Dataset records
━━━━━━
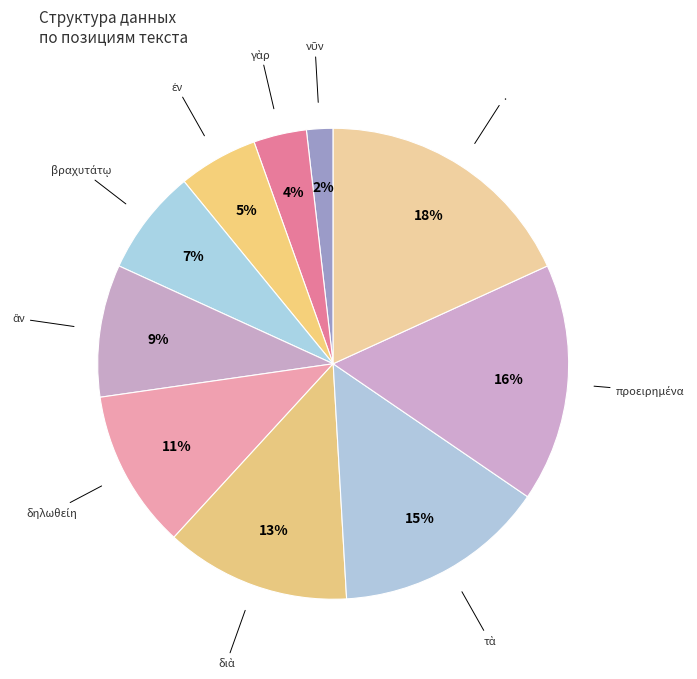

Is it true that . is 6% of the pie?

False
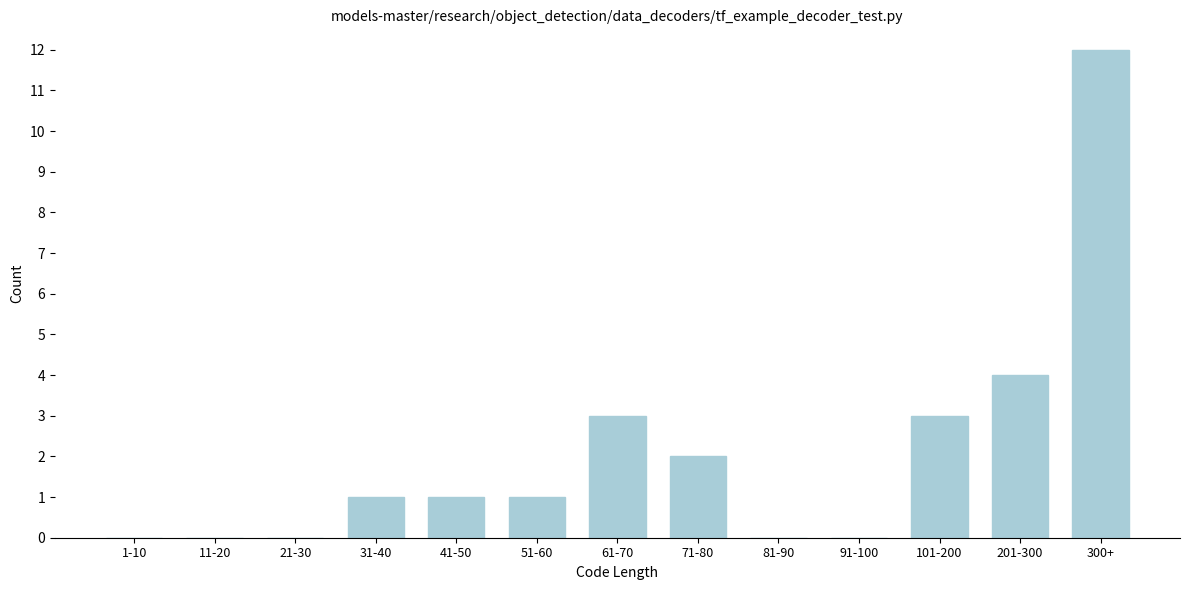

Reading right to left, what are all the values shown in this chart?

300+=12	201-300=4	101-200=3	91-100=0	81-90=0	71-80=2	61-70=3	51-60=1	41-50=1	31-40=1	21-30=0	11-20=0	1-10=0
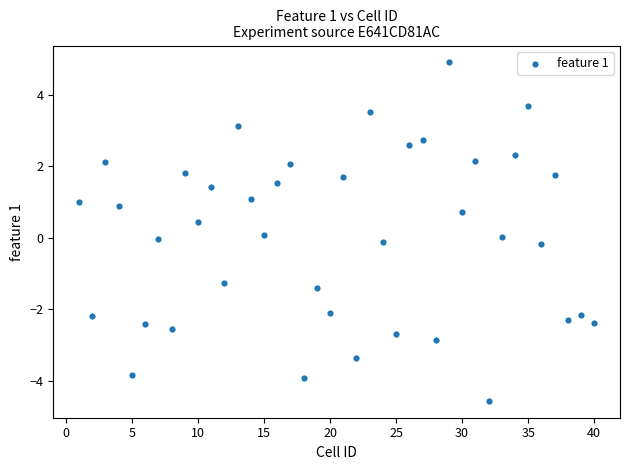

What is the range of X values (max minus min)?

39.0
━━━━━━
WHAT YOU ARE ASKED TO DO
Copy each line of the records that contains the word "values".

TASK RESPONSE
Reading right to left, what are all the values shown in this chart?
What is the range of X values (max minus min)?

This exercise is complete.